Copy the lines below word for word, leaving out the pictures.

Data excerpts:
——————

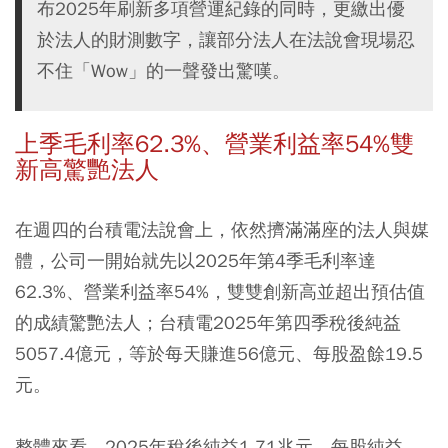
布2025年刷新多項營運紀錄的同時，更繳出優
於法人的財測數字，讓部分法人在法說會現場忍
不住「Wow」的一聲發出驚嘆。
上季毛利率62.3%、營業利益率54%雙
新高驚艷法人
在週四的台積電法說會上，依然擠滿滿座的法人與媒
體，公司一開始就先以2025年第4季毛利率達
62.3%、營業利益率54%，雙雙創新高並超出預估值
的成績驚艷法人；台積電2025年第四季稅後純益
5057.4億元，等於每天賺進56億元、每股盈餘19.5
元。
整體來看，2025年稅後純益1.71兆元、每股純益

——————

▶ _WRITTEN RESPONSE_
布2025年刷新多項營運紀錄的同時，更繳出優
於法人的財測數字，讓部分法人在法說會現場忍
不住「Wow」的一聲發出驚嘆。
上季毛利率62.3%、營業利益率54%雙
新高驚艷法人
在週四的台積電法說會上，依然擠滿滿座的法人與媒
體，公司一開始就先以2025年第4季毛利率達
62.3%、營業利益率54%，雙雙創新高並超出預估值
的成績驚艷法人；台積電2025年第四季稅後純益
5057.4億元，等於每天賺進56億元、每股盈餘19.5
元。
整體來看，2025年稅後純益1.71兆元、每股純益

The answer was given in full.